> _Aim of the task_:
Search the records for the string "branch" and copy every line where it turns up.

> _Given records_:
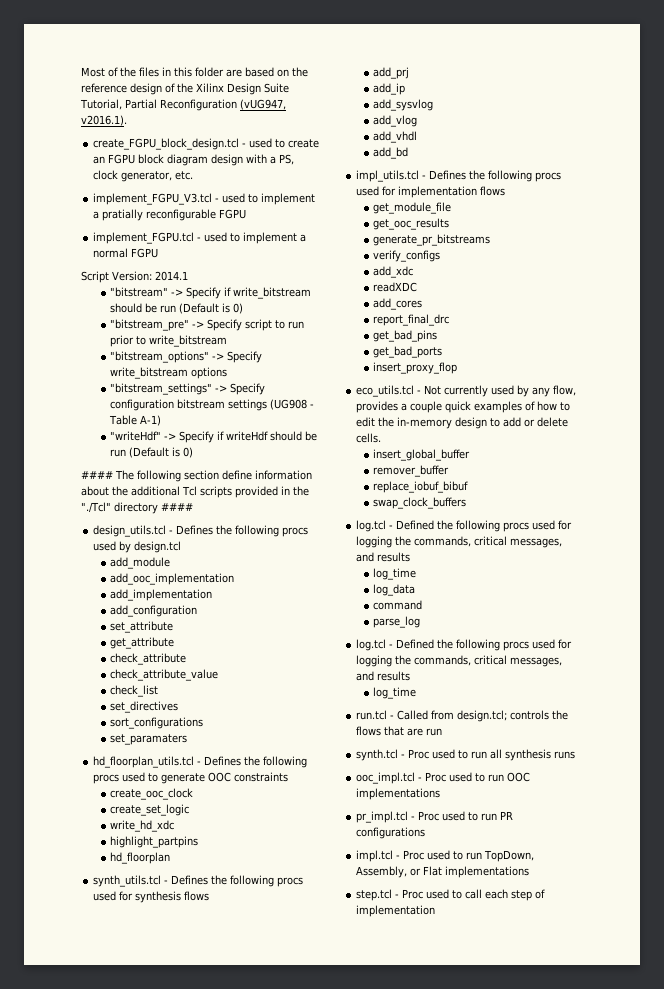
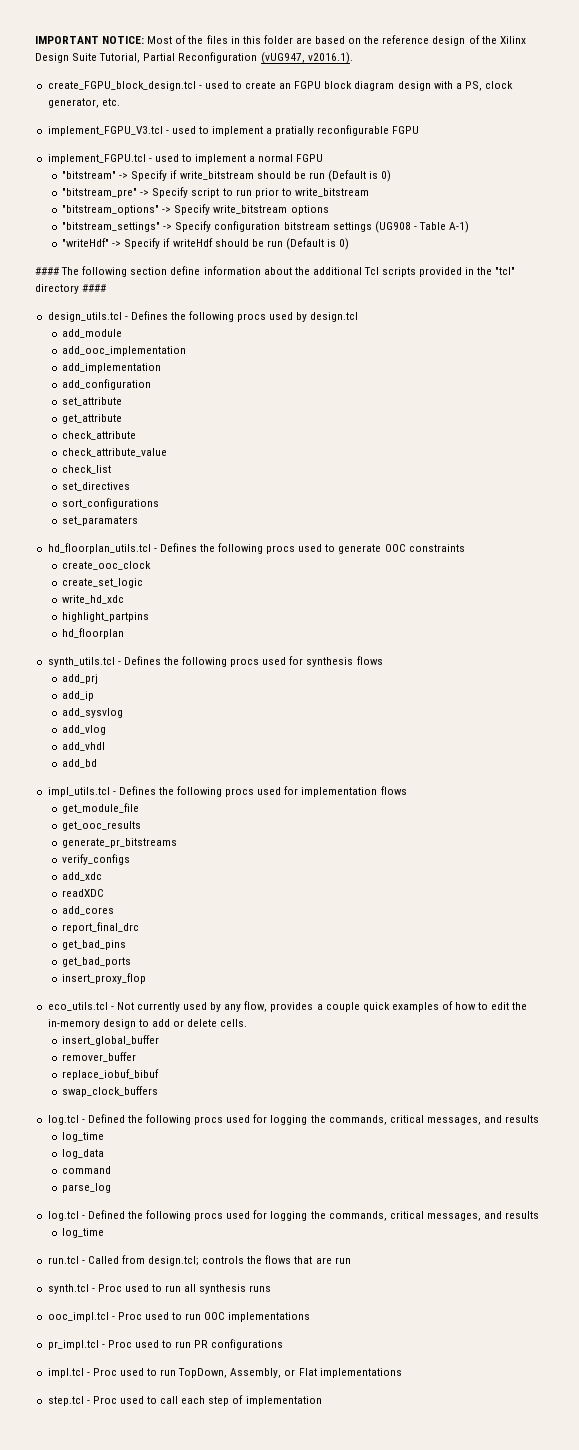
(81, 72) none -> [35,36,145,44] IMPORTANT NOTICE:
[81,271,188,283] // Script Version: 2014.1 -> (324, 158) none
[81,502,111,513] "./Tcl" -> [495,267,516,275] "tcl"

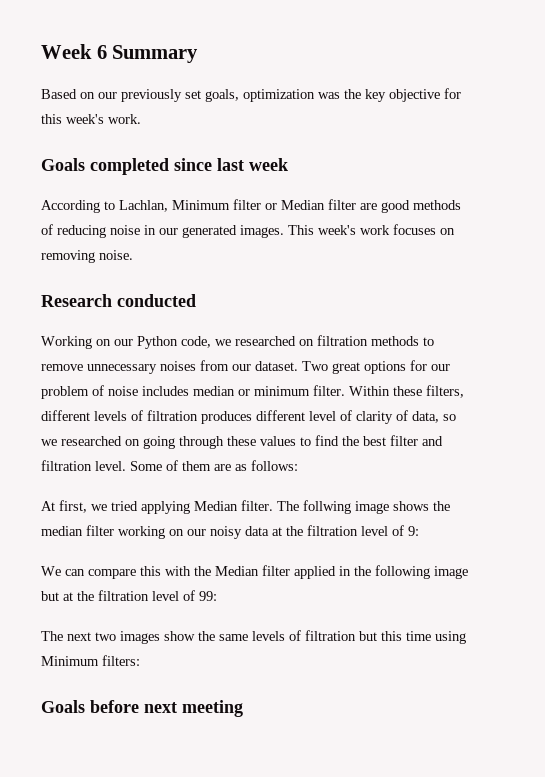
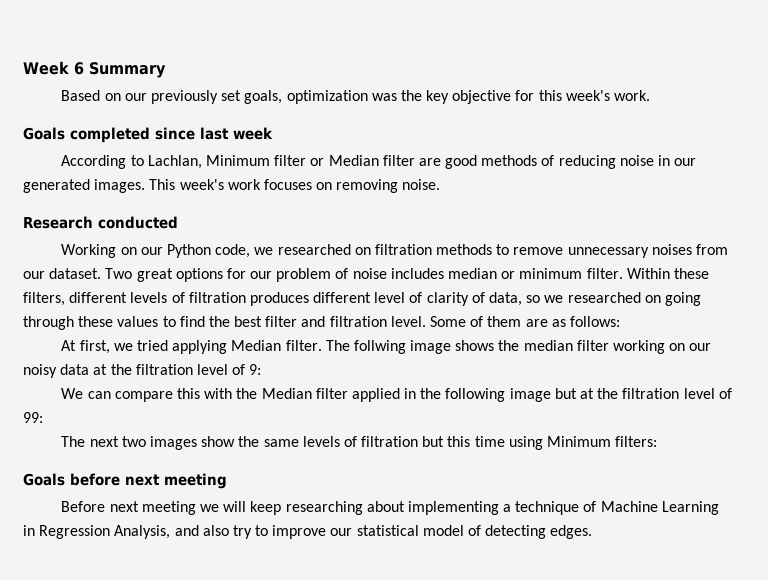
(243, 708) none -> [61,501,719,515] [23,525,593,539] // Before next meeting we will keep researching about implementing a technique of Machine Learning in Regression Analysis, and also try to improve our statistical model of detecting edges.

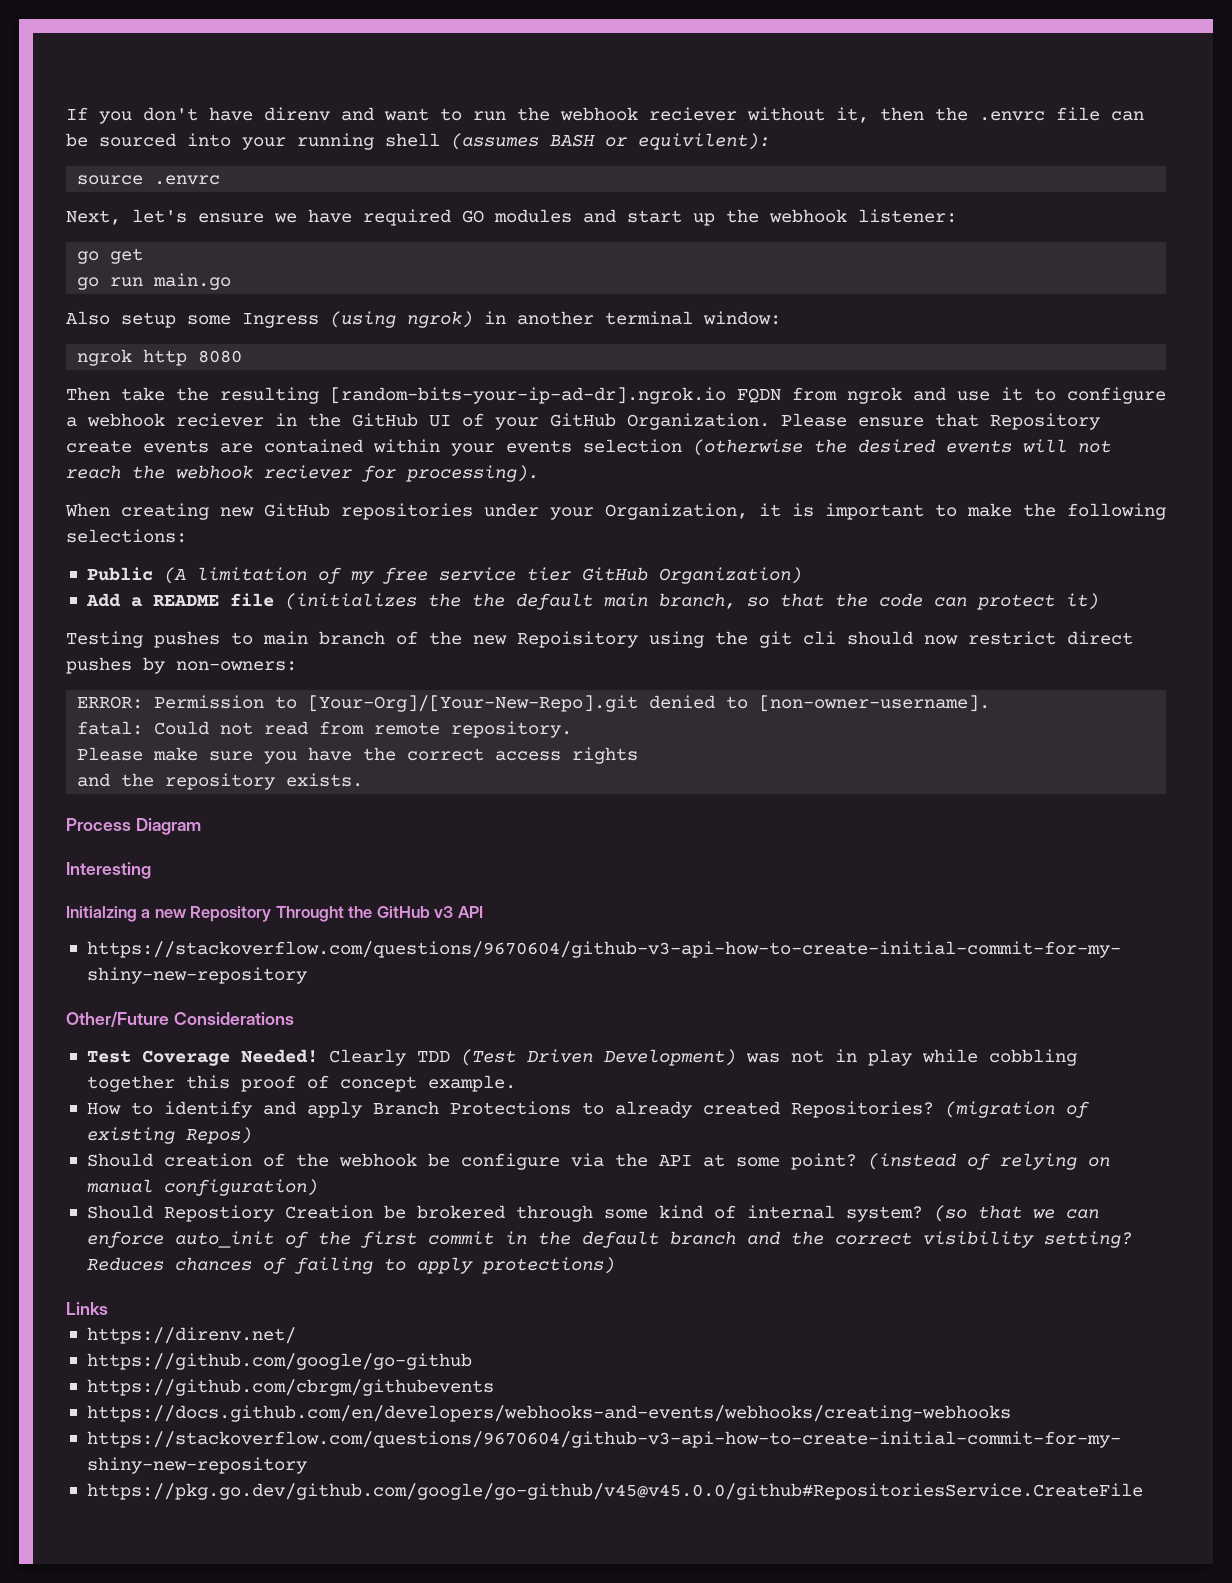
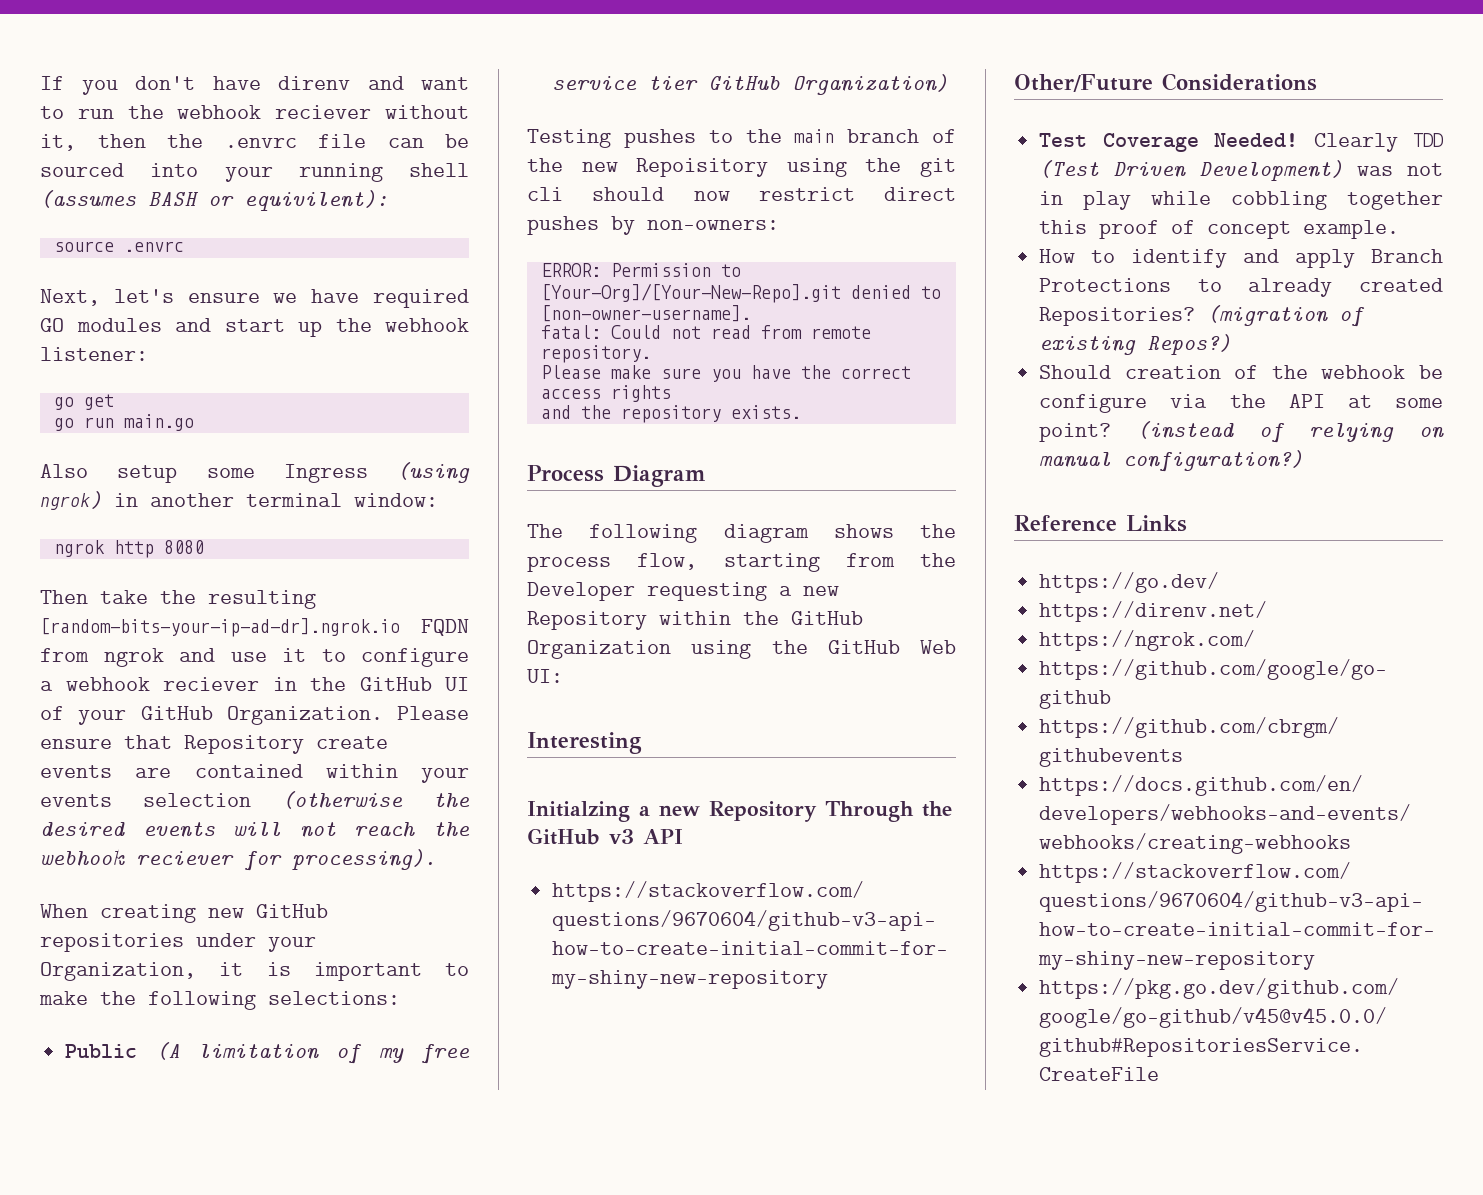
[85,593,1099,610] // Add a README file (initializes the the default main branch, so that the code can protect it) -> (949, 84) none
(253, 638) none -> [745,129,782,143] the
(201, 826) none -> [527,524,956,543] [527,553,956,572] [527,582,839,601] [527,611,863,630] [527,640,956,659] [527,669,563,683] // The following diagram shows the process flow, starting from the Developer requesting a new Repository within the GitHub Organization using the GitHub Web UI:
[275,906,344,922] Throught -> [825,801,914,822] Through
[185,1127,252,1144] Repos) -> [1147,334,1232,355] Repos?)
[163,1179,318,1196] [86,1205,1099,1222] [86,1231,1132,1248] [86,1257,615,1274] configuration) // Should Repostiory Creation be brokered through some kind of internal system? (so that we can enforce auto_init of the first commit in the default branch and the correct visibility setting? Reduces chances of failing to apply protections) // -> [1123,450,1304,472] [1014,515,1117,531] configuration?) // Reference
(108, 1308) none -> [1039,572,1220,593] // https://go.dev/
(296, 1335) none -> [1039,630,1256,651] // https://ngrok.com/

> _Result of the exercise_:
[85,593,1099,610] // Add a README file (initializes the the default main branch, so that the code can protect it) -> (949, 84) none
[163,1179,318,1196] [86,1205,1099,1222] [86,1231,1132,1248] [86,1257,615,1274] configuration) // Should Repostiory Creation be brokered through some kind of internal system? (so that we can enforce auto_init of the first commit in the default branch and the correct visibility setting? Reduces chances of failing to apply protections) // -> [1123,450,1304,472] [1014,515,1117,531] configuration?) // Reference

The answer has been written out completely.